▶ _HOW TO COMPLETE THIS TASK_:
In the entries below, some lines contain "împotriva"; work out how many and answer with the figure only.

▶ _DATASET RECORDS_:
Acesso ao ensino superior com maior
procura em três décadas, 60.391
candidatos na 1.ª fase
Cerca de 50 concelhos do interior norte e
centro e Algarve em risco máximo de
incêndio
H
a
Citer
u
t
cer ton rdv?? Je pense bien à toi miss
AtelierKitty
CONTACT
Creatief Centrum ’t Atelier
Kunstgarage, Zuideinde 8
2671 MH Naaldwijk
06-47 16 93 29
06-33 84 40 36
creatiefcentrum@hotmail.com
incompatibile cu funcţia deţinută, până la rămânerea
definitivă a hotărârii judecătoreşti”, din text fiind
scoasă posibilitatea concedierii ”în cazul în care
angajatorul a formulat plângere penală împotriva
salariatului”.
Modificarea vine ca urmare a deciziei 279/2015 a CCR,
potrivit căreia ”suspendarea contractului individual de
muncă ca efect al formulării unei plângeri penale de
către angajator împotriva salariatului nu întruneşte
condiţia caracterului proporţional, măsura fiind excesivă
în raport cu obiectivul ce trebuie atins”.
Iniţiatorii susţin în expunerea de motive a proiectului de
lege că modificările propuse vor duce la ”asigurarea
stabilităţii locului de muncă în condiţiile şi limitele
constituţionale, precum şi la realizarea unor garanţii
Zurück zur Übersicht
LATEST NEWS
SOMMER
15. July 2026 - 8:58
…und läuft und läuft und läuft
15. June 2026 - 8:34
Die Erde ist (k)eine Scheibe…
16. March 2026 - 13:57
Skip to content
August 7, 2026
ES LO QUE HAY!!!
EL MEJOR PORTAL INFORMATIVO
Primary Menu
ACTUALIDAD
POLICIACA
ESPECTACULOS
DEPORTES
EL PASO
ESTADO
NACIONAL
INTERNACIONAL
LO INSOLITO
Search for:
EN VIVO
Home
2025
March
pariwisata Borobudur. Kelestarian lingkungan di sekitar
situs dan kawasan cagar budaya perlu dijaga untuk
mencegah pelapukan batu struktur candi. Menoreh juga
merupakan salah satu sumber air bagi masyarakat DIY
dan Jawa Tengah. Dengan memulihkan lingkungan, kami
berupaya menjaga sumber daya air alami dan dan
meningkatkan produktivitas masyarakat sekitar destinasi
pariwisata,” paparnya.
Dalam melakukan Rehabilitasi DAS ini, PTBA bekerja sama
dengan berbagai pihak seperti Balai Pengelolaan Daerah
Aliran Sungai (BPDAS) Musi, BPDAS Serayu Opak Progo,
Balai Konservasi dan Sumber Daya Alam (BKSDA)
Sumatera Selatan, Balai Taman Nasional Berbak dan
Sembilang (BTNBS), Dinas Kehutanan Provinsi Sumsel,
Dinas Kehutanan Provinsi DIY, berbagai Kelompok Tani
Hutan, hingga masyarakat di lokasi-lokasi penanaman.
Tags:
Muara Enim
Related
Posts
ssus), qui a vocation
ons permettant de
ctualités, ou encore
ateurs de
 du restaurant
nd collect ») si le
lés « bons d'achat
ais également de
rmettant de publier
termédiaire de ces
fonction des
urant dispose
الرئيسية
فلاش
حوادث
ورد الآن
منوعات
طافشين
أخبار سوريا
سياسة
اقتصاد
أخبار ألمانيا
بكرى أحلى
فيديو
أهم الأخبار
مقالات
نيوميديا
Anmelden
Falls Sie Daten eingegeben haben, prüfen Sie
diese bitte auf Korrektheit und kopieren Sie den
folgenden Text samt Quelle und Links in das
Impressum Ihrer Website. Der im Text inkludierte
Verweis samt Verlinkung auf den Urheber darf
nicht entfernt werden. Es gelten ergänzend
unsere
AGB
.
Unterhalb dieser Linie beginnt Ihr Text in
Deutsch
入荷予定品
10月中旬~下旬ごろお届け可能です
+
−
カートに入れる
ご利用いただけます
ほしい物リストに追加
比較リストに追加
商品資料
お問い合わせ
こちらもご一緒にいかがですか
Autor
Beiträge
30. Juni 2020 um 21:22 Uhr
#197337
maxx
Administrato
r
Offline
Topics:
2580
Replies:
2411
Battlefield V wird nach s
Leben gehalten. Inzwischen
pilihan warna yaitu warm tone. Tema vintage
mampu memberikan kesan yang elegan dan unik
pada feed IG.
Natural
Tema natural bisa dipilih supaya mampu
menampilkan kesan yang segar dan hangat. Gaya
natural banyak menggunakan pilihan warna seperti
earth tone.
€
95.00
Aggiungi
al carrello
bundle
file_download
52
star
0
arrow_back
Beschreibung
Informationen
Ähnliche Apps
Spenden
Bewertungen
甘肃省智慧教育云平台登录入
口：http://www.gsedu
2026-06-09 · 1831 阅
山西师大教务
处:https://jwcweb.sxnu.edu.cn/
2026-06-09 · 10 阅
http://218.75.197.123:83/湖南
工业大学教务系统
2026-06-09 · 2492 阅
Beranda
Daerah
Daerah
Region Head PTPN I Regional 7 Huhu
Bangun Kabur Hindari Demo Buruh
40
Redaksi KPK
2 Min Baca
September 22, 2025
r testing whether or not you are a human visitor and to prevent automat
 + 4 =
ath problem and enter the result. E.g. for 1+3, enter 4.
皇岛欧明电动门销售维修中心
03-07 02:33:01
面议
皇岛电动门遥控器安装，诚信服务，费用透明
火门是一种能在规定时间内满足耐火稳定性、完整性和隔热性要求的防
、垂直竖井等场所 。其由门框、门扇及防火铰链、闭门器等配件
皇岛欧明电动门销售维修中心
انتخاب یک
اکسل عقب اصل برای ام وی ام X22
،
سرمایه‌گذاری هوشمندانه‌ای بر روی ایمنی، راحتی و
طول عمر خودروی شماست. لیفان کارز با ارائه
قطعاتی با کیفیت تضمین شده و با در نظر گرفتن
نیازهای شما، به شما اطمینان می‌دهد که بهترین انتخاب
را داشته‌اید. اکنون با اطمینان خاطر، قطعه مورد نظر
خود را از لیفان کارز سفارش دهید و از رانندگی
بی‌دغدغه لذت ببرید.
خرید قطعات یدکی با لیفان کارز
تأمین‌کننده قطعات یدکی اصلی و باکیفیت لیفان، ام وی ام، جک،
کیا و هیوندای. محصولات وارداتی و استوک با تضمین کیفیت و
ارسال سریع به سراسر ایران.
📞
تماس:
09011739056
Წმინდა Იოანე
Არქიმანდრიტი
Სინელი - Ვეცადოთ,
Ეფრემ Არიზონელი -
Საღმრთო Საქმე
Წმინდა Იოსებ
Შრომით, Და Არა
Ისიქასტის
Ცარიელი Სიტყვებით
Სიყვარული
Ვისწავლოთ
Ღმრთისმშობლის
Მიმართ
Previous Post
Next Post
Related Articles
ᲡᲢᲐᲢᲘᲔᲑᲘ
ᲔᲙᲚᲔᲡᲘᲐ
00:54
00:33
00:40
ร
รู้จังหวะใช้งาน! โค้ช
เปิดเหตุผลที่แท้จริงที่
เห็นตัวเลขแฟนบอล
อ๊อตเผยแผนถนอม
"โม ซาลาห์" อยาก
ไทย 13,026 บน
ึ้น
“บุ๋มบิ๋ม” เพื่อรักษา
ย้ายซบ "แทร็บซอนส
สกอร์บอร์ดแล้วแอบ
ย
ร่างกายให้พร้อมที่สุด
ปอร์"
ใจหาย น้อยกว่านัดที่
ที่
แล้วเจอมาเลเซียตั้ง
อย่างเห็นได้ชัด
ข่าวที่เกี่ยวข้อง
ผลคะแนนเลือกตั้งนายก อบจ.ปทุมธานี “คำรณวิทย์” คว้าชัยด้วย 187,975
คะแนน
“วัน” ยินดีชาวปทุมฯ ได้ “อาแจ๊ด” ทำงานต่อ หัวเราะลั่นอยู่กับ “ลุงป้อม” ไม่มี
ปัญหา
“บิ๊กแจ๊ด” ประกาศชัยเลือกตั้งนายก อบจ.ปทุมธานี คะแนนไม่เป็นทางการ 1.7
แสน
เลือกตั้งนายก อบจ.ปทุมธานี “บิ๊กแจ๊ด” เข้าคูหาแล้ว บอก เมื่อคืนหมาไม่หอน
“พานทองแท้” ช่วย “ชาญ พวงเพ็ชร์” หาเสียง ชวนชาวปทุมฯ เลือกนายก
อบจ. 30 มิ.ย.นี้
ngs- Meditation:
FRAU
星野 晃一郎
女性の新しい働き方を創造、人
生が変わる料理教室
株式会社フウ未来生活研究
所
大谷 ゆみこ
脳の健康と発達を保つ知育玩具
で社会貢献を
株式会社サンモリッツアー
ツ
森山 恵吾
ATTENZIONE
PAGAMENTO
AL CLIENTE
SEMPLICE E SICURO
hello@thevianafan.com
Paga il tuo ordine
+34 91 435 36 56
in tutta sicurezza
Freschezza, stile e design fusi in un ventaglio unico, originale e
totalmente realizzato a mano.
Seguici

▶ _TASK RESPONSE_:
2